What can I do about it?
There are several paths to take on the road to recovery from tightchainitis. Try them, and see which one works best for you! The first method is also the simplest, and the one which usually yields the fastest results. All you have to do is replace your hook with a hook of the next size up (in severe cases, two hook sizes larger is recommended) while working the starting chain. Then, when you are ready to work into the chain, go back to the smaller hook. This method does not change your crocheting, simply artificially enlarging the chain stitches in relation to the rest of your work. However, after working this way for a while, you may be ready for the next approach: loosen up!
Mastery of this approach can lead to a lifetime free of tightchainitis. When making your chains, just loosen up. This can be extremely difficult for longtime sufferers of tightchainitis - they may feel that anything looser than the chains they have been making looks too loose - sloppy, gappy, and untidy. This is a distorted perception, however, and one which must be overcome to achieve smooth, beautifully integrated work. Using a larger hook for chains may allow crocheters experiencing tightchainitis to gradually get accustomed to a looser chain, something necessary for those who cling to their too-tight chains due to a misplaced sense of 'neatness.' Big chains are beautiful! Once you learn to make loose chains neatly, you will see how much smoother and more attractive your work is for it and wonder why you haven't been doing it this way all along.

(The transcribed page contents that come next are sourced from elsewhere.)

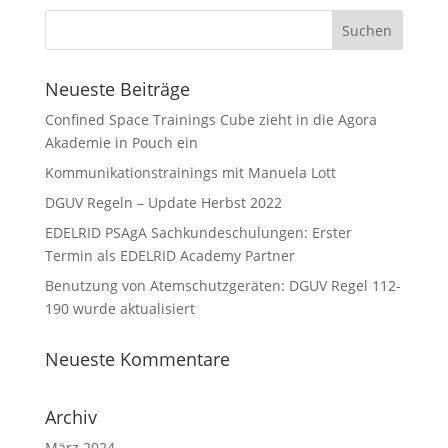
Neueste Beiträge
Confined Space Trainings Cube zieht in die Agora
Akademie in Pouch ein
Kommunikationstrainings mit Manuela Lott
DGUV Regeln – Update Herbst 2022
EDELRID PSAgA Sachkundeschulungen: Erster
Termin als EDELRID Academy Partner
Benutzung von Atemschutzgeräten: DGUV Regel 112-
190 wurde aktualisiert
Neueste Kommentare
Archiv
März 2024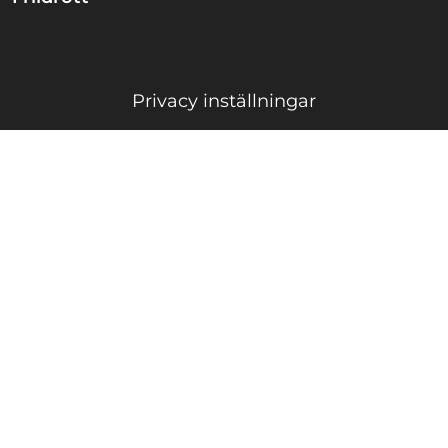
Privacy inställningar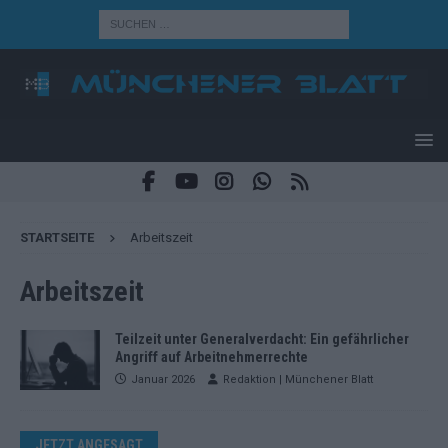
STARTSEITE
Arbeitszeit
Arbeitszeit
Teilzeit unter Generalverdacht: Ein gefährlicher
Angriff auf Arbeitnehmerrechte
Januar 2026
Redaktion | Münchener Blatt
JETZT ANGESAGT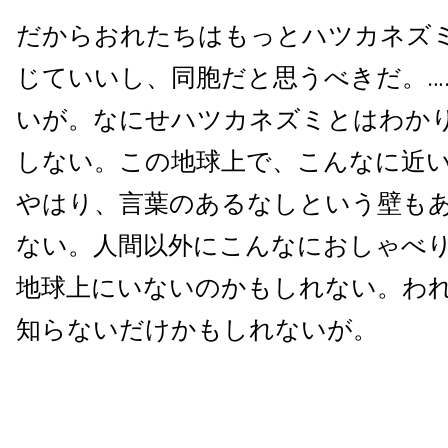
だからおれたちはもっとハツカネズ
じていいし、同胞だと思うべきだ。…
いが。なにせハツカネズミとはわか
しない。この地球上で、こんなに近
やはり、言葉のあるなしという壁も
ない。人間以外にこんなにおしゃべ
地球上にいないのかもしれない。わ
知らないだけかもしれないが。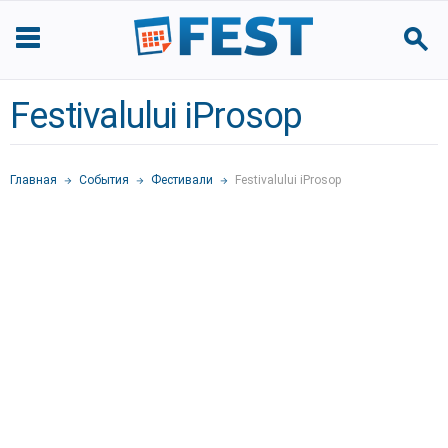
Festivalului iProsop
Главная
События
Фестивали
Festivalului iProsop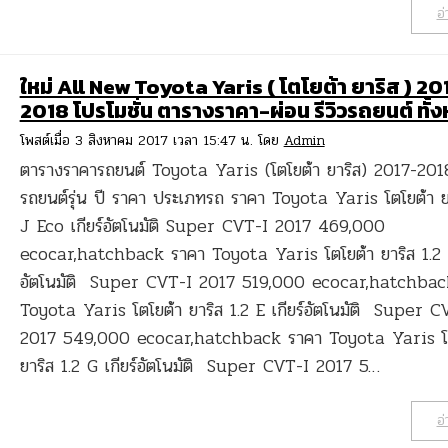
อ่
ใหม่ All New Toyota Yaris ( โตโยต้า ยาริส ) 20
2018 โปรโมชั่น ตารางราคา-ผ่อน รีวิวรถยนต์ ทั้
โพสต์เมื่อ 3 สิงหาคม 2017 เวลา 15:47 น. โดย
Admin
ตารางราคารถยนต์ Toyota Yaris (โตโยต้า ยาริส) 2017-201
รถยนต์รุ่น ปี ราคา ประเภทรถ ราคา Toyota Yaris โตโยต้า ยา
J Eco เกียร์อัตโนมัติ Super CVT-I 2017 469,000
ecocar,hatchback ราคา Toyota Yaris โตโยต้า ยาริส 1.2 J
อัตโนมัติ Super CVT-I 2017 519,000 ecocar,hatchbac
Toyota Yaris โตโยต้า ยาริส 1.2 E เกียร์อัตโนมัติ Super C
2017 549,000 ecocar,hatchback ราคา Toyota Yaris โต
ยาริส 1.2 G เกียร์อัตโนมัติ Super CVT-I 2017 5…
อ่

For those who cannot seem to break the habit of painfully tight chains on their own, please - seek the help of a friend. A good crocheting-buddy will make a few nice loose chains for you to work from, and help you try to relax your stitches. You don't have to fight this problem alone.
How can I tell if I am at risk?
Unfortunately, tightchainitis can strike nearly anyone, at nearly any time. Constant attention is key to preventing outbreaks of the condition, or - once recovered - relapses. Avoid making your starting chain when stressed. Try to watch how tightly you pull the yarn. Be sure to regularly check your work for signs of overly-tight chain stitches. Always remember: RELAX.
No one should have to see their crocheting pulled and distorted by a too-tight chain. If you suffer from tightchainitis, please know that you don't have to suffer any longer. Now is the time to loosen those stitches, and free yourself from the strangling hold of those chains! Loosen up your stitches and be free!